I Didn’t Clap
On Thursday night, we were each urged to open bedroom windows, stand by doorways or on patios and at 8pm, offer applause to our health service and its staff. Social media is littered with memes and graphics demonstrating their creators’ and sharers’ gratitude and felicity for this organisation. Even if I were well enough, I wouldn’t have stood by my open window clapping into the darkness, like some escapee from the asylum. It’s not that I’m ungrateful. Doctors, nurses, pharmacists, carers and cleaners attend work each day hoping not to bring anything nasty home to their spouses and children. A school is more easily closed during a pandemic than a hospital, but I’m still not prepared to applaud, glad of its frontline staff though I am. So why this seemingly petulant tone? Well I’ve got a few issues with our health service which the current pandemic has not assuaged.
Firstly, overpaid management. Why do more than two dozen NHS managers get paid more than the Prime Minister? Running a Trust must be a tough job, but is it really more pressured than the one whose finger is on the nuclear button and who bears responsibility for every hospital, school and prison in the land? One NHS ‘management consultant’ gets double the PM’s remuneration. Can I applaud this? No.

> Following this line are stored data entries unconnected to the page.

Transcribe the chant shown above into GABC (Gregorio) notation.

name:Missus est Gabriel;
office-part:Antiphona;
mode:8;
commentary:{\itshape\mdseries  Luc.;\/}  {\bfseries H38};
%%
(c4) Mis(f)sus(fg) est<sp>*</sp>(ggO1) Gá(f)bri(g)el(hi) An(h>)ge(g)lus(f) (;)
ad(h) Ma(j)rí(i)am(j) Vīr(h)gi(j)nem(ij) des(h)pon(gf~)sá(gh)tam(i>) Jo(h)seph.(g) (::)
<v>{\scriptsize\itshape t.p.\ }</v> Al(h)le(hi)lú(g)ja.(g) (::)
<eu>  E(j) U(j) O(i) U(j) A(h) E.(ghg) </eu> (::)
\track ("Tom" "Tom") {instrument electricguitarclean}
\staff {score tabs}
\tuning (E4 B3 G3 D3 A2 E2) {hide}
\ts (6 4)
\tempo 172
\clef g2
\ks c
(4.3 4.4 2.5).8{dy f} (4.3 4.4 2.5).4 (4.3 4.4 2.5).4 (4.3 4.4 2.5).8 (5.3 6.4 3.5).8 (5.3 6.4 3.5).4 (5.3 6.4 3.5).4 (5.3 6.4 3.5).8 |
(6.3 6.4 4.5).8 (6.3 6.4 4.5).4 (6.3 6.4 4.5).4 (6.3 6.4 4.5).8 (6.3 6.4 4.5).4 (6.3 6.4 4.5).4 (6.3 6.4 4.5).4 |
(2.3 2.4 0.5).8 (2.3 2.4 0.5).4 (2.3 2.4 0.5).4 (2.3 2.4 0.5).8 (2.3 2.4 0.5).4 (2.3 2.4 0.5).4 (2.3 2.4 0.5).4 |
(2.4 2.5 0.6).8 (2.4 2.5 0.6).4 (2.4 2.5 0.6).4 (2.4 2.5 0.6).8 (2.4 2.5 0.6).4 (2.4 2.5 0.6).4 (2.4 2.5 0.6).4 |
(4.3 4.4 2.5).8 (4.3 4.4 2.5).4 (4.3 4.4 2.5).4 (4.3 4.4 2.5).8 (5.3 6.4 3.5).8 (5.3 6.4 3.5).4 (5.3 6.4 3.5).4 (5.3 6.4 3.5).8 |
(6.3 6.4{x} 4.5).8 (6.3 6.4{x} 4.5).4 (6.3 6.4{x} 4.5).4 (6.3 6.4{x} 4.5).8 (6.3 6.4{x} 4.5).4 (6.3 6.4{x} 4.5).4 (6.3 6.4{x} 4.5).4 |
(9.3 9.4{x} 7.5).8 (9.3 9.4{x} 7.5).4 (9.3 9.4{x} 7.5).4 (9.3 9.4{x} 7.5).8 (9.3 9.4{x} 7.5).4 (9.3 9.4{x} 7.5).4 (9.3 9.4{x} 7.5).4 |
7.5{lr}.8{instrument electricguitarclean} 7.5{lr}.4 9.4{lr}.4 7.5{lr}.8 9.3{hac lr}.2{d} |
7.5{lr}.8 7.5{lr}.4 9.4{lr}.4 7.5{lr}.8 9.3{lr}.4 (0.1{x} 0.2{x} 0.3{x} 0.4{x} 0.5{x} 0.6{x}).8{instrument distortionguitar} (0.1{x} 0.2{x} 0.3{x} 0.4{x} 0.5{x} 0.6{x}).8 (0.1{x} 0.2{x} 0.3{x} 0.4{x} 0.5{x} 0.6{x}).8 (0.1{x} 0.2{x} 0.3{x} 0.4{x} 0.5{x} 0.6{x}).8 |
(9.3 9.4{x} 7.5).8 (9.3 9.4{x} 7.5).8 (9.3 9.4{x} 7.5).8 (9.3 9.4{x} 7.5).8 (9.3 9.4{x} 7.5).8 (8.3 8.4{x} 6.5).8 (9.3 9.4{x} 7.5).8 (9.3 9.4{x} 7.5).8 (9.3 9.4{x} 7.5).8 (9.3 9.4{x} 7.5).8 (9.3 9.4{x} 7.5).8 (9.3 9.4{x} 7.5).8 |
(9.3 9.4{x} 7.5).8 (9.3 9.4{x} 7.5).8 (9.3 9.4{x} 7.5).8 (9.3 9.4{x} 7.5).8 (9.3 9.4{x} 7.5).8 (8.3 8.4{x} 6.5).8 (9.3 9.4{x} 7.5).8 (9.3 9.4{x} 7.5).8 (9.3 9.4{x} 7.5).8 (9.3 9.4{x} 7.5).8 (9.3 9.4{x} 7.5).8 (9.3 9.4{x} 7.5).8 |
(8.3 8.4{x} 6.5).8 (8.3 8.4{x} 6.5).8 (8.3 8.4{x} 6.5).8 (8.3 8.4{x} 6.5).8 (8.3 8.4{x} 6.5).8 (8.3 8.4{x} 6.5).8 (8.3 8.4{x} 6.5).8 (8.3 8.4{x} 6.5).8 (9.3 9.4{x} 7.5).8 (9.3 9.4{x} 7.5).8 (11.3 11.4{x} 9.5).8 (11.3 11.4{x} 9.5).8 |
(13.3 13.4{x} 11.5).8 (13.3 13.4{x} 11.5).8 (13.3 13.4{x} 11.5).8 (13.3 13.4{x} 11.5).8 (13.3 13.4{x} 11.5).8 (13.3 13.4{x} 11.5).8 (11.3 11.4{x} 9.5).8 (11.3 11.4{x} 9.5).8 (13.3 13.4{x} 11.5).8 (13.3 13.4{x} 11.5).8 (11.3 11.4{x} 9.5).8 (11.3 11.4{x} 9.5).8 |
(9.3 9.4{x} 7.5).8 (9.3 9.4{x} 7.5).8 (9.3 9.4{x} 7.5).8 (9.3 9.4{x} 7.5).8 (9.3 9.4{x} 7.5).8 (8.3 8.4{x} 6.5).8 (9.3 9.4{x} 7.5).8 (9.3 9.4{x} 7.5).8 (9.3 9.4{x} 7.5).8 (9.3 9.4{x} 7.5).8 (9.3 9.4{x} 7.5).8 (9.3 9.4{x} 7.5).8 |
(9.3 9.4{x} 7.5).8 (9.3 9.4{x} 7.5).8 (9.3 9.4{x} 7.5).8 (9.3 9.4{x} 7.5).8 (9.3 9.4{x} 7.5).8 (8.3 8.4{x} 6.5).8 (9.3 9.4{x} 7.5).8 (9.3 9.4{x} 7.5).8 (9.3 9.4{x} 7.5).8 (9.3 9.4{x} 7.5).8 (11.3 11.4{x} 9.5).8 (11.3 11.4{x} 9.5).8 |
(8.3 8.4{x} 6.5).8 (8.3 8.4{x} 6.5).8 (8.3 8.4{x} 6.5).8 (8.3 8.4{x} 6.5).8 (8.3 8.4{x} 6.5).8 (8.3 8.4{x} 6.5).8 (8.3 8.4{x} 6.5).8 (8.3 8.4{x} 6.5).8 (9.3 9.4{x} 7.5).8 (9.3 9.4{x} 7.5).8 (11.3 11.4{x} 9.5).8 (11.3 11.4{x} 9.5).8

Secondly, some sections of the health service are seemingly motivated by ideology rather than science and care. A national newspaper reports that thirty-five psychologists have quit the NHS gender-identity service in three years on account of pressure to change children’s gender. Kiddies as young as three have been treated for gender dysphoria; numbers treated have risen from 77 to 2,590 in the last ten years. This is the same NHS we’ve all been asked to praise this past week. No thank you.
Thirdly, the NHS cheerfully kills over 200,600 children in a 12-month period. Furthermore, it generously performed a further 4,687 executions inside the wombs of non-resident mothers. I appreciate some of these women are in physical or mental danger; life stories are seldom straight forward. However, I better appreciate the more terrifying state of danger in which these little boys and girls are placed when mum goes down to the abortion clinic- kindly and enthusiastically paid for and managed by our NHS.
While management consultants and chief executives absorb precious funds while wards are poorly staffed, I’ll not be clapping. While NHS staff fiddle about with children’s self-identity, possibly doing permanent damage, I’ll not applaud. While countless children are snuffed out, their remains discarded along with general medical waste, I’ll offer no applause.
But to those frontline staff- and those who are supporting them- who continue working despite the dangers, I offer you my thanks and sincere gratitude. I pray the blessing of Almighty God be on you and your families. As you go out to work to save others, may you know Him who came to earth to save you.